Snaps
21 October 2020

Bank of England stimulus likely despite higher inflation

UK inflation figures continue to be thrown around by policy changes and demand-induced price spikes for a few specific goods and services. But in the medium-term, the pandemic is unlikely to be inflationary, given the growing concerns about the health of the jobs market. We therefore expect further Bank of England stimulus in November

060320-image-bank-of-england.jpg
Source: Shutterstock

UK inflation rebounded in September, continuing what has been a fairly volatile few months in the wake of the pandemic. Headline CPI edged up to 0.5%, reflecting the end of the Chancellor’s Eat Out to Help Out food discount scheme. The figures will have also to some extent been affected by the decision to lower VAT on certain items at the start of the summer.

But economic policy aside, there is still a question of whether this crisis is likely to prove inflationary or not. In some very specific pockets, the answer appears to be yes - at least temporarily. The Covid-19 lockdown has ushered in a huge change in demand for certain goods - the ONS is highlighting second-hand car prices which are up 9% year-on-year, a by-product of people spending less time in cities perhaps and more time around their local areas. Hairdressers have also upped their prices since lockdown, reflecting a combination of higher initial demand and higher costs (eg protective equipment).

As elevated demand for certain products, and to a lesser extent supply shortages, continue to reverberate around the economy, we are likely to continue to see pockets of inflation such as these. But the broader story from Covid-19 is much less likely to be inflationary. Unemployment is beginning to rise, and we think we may see the jobless rate read 9-10% over the winter months as the end of the furlough scheme, combined with the renewed prevalence of the virus, force firms to lower staffing numbers.
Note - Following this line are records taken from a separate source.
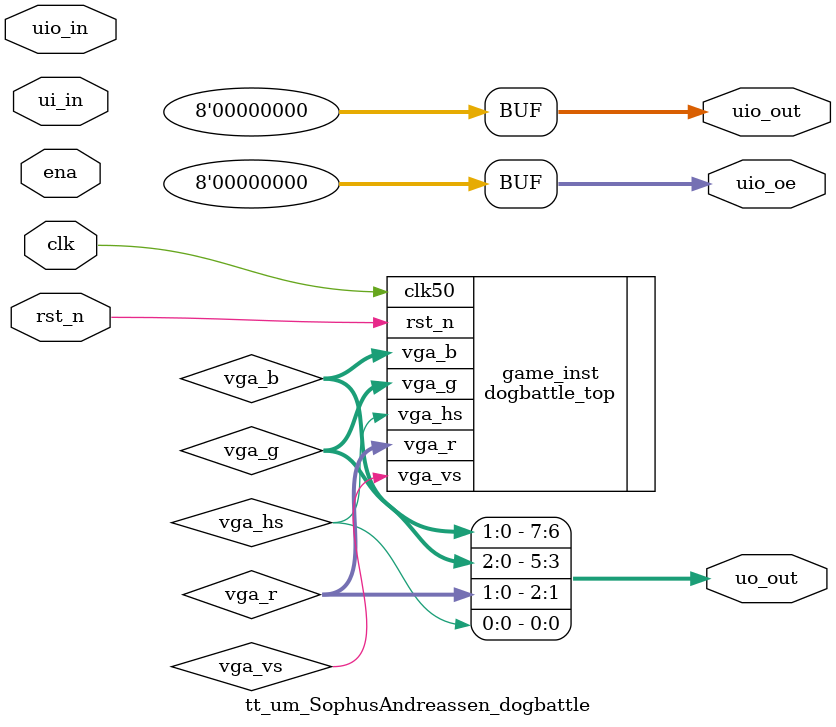
<source format=v>
`timescale 1ns/1ps

module tt_um_SophusAndreassen_dogbattle (
    input  wire [7:0] ui_in,    // User inputs
    output wire [7:0] uo_out,   // User outputs
    input  wire [7:0] uio_in,   // Bidirectional (unused)
    output wire [7:0] uio_out,
    output wire [7:0] uio_oe,
    input  wire       ena,      // Always 1 when enabled
    input  wire       clk,      // 50 MHz clock
    input  wire       rst_n     // Active-low reset
);
    assign uio_out = 8'b0;
    assign uio_oe  = 8'b0;

    // VGA signals
    wire vga_hs, vga_vs;
    wire [2:0] vga_r;
    wire [2:0] vga_g;
    wire [1:0] vga_b;

    // Instantiate main Dog Battle design
    dogbattle_top game_inst (
        .clk50(clk),
        .rst_n(rst_n),
        .vga_hs(vga_hs),
        .vga_vs(vga_vs),
        .vga_r(vga_r),
        .vga_g(vga_g),
        .vga_b(vga_b)
    );

    // Map to Tiny Tapeout outputs
    assign uo_out = {vga_b, vga_g, vga_r[1:0], vga_hs};

endmodule

</source>
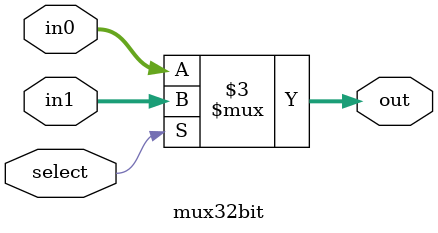
<source format=v>
module mux32bit (
input [31:0] in0, // First 32-bit input
input [31:0] in1, // Second 32-bit input
input select, // Selection line
output reg [31:0] out // 32-bit output
);
always @(*) begin
if (select) begin
out = in1; // Select in1 if select is high
end else begin
out = in0; // Select in0 if select is low
end
end
endmodule

</source>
In that environment, wage growth (which given the importance of services in the UK economy, is a key factor for inflation), is likely to remain constrained as slack in the jobs market emerges.

In addition to the renewed concerns about the Covid-19 impact, as well as the forthcoming end to the post-Brexit transition period, this lack of inflationary pressure is likely to push the Bank of England towards further stimulus in November. We expect policymakers to add an extra £100 billion to its asset purchase programme, allowing purchases to continue to early summer at the current rate. However, it looks unlikely that this will be coupled with a shift into negative rates at this stage.